It’s that time again. Apple is back in the headlines. Mysterious invitations have gone out announcing that 9/9 is the date, along with the teasing phrase: …wish we could tell you more. Apple-ologists are in a frenzy to scrutinize and analyze every possible hint, including the fact that this announcement will be held at a much larger facility in Cupertino (the site of the original Macintosh introduction) and not at Moscone Center in SF — and that a large two-story box outside the auditorium is being constructed under tarps to keep prying eyes away.
While speculation swirls around the possible introduction of Apple’s next generation iPhone (with larger screen sizes) and new wearable technologies (such as the long rumored iWatch), Apple is also in the news this week for some less comfortable reasons. Press reports point to a possible security breach in Apple’s cloud-based iPhone backup storage solution, known as iCloud, which may or may not be responsible for some very private photos of celebrities circulating around the net.
Like Others in the Manufacturing Arena, We Follow Apple News with Great Interest
Late in 2012, Apple broke ground on a new 39-acre, $304 million Americas Operations Center campus, located not far from our furniture manufacturing headquarters here in Austin, Texas. The first phase opened earlier this year — two buildings comprising 290,000 square feet, which house Apple technical support staff, operations personnel and hardware engineers. When all the planned construction is completed in 2021, Apple will be in possession of a million square feet of office space co-located on their Austin campus.
GT Advanced Technologies and Undisclosed Details of Apple Contract to Deliver Sapphire Screens or Lenses
We’ve also been following developments at GT Advanced Technologies (GTAT) in Mesa, Arizona, which is located not too far from Chris Andrews, Formaspace’s VP of Sales and Marketing, who calls Phoenix home. GTAT is apparently under contract to deliver a huge number of sapphire screens or lenses to Apple. The details of this are still secret, but we will take an in-depth look at GTAT’s fascinating manufacturing technology for producing large single crystal sapphire material later in this report.

Supplied information –
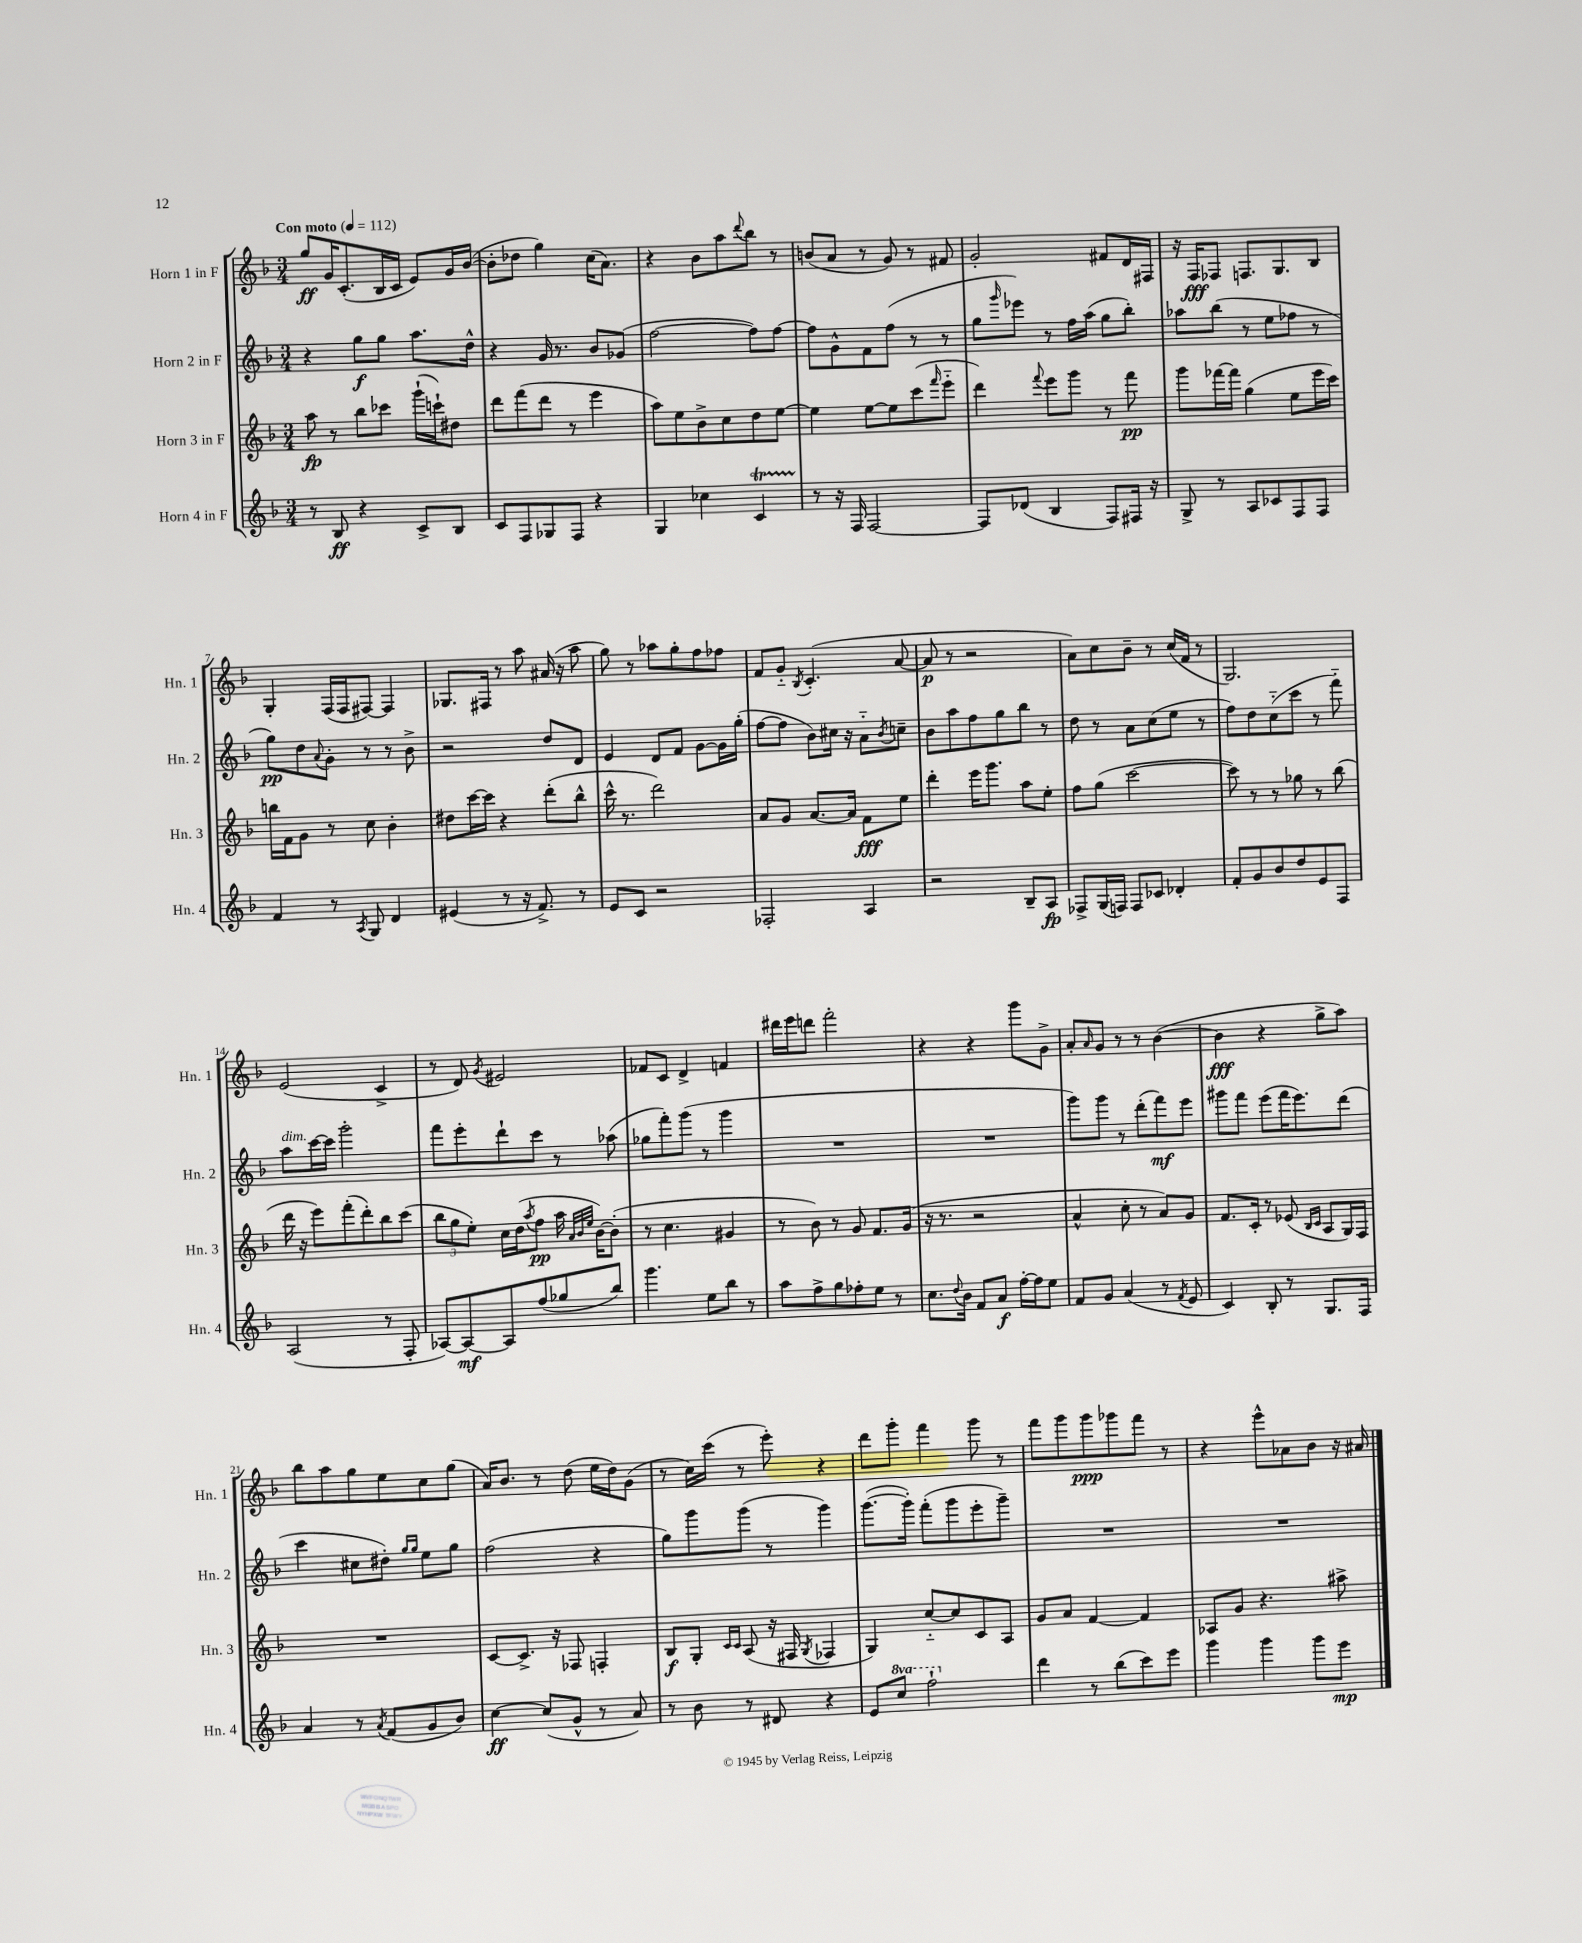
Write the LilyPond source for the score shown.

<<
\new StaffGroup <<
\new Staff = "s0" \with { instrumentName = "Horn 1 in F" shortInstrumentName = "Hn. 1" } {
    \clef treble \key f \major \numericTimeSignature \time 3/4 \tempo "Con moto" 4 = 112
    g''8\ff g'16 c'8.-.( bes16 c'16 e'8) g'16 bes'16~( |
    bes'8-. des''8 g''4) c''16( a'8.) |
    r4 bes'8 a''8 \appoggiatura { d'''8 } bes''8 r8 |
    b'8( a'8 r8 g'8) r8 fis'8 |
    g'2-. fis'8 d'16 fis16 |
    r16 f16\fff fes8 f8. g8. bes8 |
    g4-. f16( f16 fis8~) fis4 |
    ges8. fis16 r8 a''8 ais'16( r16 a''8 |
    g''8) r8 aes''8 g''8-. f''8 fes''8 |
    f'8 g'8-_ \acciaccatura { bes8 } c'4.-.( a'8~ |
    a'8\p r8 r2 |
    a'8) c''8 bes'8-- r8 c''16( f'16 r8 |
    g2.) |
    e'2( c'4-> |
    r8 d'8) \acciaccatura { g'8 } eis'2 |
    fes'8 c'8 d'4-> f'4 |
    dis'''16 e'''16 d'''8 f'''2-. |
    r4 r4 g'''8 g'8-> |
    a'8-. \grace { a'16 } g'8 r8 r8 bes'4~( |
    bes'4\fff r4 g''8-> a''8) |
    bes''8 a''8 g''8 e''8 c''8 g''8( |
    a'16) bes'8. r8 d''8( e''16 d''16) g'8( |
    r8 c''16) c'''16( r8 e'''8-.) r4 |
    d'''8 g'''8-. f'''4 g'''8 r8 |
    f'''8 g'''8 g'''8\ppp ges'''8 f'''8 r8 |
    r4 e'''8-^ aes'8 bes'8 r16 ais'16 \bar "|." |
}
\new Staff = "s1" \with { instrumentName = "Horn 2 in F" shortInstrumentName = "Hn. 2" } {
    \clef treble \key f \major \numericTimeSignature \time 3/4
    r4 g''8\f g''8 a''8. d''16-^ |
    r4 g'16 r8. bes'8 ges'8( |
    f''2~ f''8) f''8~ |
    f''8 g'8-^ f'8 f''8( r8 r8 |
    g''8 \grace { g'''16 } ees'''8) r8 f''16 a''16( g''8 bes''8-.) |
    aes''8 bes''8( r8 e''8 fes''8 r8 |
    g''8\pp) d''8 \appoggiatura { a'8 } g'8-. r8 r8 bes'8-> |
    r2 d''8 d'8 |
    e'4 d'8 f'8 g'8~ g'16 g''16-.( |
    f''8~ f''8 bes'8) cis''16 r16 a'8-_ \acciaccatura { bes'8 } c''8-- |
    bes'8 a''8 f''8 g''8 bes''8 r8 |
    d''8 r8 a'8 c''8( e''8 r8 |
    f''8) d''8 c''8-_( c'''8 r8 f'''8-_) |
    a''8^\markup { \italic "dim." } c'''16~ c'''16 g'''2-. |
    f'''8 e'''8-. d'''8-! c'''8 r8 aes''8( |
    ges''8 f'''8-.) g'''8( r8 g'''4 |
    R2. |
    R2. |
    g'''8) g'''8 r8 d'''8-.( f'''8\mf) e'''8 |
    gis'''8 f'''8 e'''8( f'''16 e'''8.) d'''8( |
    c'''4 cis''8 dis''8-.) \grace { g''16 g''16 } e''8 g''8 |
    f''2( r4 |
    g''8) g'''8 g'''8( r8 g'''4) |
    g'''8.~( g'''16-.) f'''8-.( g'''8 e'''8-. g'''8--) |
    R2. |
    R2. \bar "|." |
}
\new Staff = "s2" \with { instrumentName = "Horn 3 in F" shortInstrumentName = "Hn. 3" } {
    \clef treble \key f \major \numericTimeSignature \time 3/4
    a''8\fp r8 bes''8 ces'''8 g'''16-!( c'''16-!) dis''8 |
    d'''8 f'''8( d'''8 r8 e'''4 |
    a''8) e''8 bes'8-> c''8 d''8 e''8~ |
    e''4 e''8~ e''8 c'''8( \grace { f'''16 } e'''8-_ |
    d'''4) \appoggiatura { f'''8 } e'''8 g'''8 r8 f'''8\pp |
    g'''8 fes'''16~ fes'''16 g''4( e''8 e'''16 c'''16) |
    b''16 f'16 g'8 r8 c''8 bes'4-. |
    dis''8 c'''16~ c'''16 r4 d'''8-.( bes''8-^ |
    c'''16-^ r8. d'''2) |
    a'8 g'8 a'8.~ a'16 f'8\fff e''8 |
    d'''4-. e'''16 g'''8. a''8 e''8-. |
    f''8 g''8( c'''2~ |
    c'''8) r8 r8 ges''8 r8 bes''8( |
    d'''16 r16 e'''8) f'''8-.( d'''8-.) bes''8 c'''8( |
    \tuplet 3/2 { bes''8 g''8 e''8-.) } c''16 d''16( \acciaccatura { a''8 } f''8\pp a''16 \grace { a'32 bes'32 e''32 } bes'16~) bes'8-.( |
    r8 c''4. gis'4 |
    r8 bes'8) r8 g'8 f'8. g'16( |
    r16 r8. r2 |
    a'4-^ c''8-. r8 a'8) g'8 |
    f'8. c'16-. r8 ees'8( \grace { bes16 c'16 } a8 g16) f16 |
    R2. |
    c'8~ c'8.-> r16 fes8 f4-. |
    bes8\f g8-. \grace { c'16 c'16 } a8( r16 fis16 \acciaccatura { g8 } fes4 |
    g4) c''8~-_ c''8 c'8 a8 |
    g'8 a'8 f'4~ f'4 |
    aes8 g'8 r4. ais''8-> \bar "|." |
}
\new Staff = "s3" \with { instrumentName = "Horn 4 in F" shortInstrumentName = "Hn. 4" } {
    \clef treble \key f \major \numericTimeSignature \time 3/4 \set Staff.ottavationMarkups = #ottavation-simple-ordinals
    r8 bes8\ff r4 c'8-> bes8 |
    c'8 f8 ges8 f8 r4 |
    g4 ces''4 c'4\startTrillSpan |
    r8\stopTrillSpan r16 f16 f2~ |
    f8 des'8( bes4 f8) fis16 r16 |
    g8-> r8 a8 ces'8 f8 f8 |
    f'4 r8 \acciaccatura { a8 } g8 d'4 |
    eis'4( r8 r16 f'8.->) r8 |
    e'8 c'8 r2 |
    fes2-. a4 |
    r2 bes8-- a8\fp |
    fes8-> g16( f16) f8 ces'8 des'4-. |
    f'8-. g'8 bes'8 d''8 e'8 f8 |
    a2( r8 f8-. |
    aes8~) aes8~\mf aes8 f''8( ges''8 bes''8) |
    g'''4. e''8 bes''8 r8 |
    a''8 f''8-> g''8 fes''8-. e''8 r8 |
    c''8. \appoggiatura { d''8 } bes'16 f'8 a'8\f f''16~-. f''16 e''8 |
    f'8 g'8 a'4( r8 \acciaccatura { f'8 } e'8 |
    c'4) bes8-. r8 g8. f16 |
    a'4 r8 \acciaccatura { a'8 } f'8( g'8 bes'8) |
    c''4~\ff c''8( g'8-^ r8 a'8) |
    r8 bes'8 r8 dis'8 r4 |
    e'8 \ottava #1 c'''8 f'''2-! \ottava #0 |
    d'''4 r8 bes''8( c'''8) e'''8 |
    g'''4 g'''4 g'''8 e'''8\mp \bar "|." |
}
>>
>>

What is asked –
[a] Summarize the Apple news post in two sentences.
[b] List every city named in the Apple news post.
[c] Write the next part of the Apple news post, starting after its final sentence.
The material comes from a different source than the text about Apple.

Outputs in order –
[a] Apple has sent mysterious invitations for a 9/9 event at a larger Cupertino facility, fueling speculation about a bigger-screen iPhone and wearables such as the rumored iWatch, while press reports point to a possible iCloud security breach that may be linked to leaked private celebrity photos. The writers, a furniture manufacturer based in Austin, follow Apple closely because of its large new Americas Operations Center campus nearby and its secret contract with GT Advanced Technologies in Mesa, Arizona, for sapphire screens or lenses.

[b]
- Cupertino
- SF
- Austin
- Mesa
- Phoenix

[c]
We can only imagine the pressure that Apple product designers and manufacturing specialists are facing in a world where rumors about Apple product developments grab front page headlines. Apple is dogged by the same kind of invasive sleuthing paparazzi that targets Hollywood celebrities or the British Royal family— with a fanaticism that at time seems to cross over the line into outright industrial espionage.
When Will We See Manufacture of ‘Wearable’ Apple Technology?
When we last looked at Apple back in May, we speculated on the impact new flexible film technologies under development in research laboratories could have for future product designs, particularly wearable computing products. And we thought at the time there was a good chance that Apple would introduce their long rumored iWatch product with health measurement capabilities. Since that time, other manufacturers, including fashion clothier Ralph Lauren (via their Polo sportswear line) have introduced apparel products like compression athletic shirts which feature built-in sensors to measure heartbeat and other health metrics. The Washington Post has a good summary of the speculation surrounding Apple and the potential success of these newest ‘wearable’ designs.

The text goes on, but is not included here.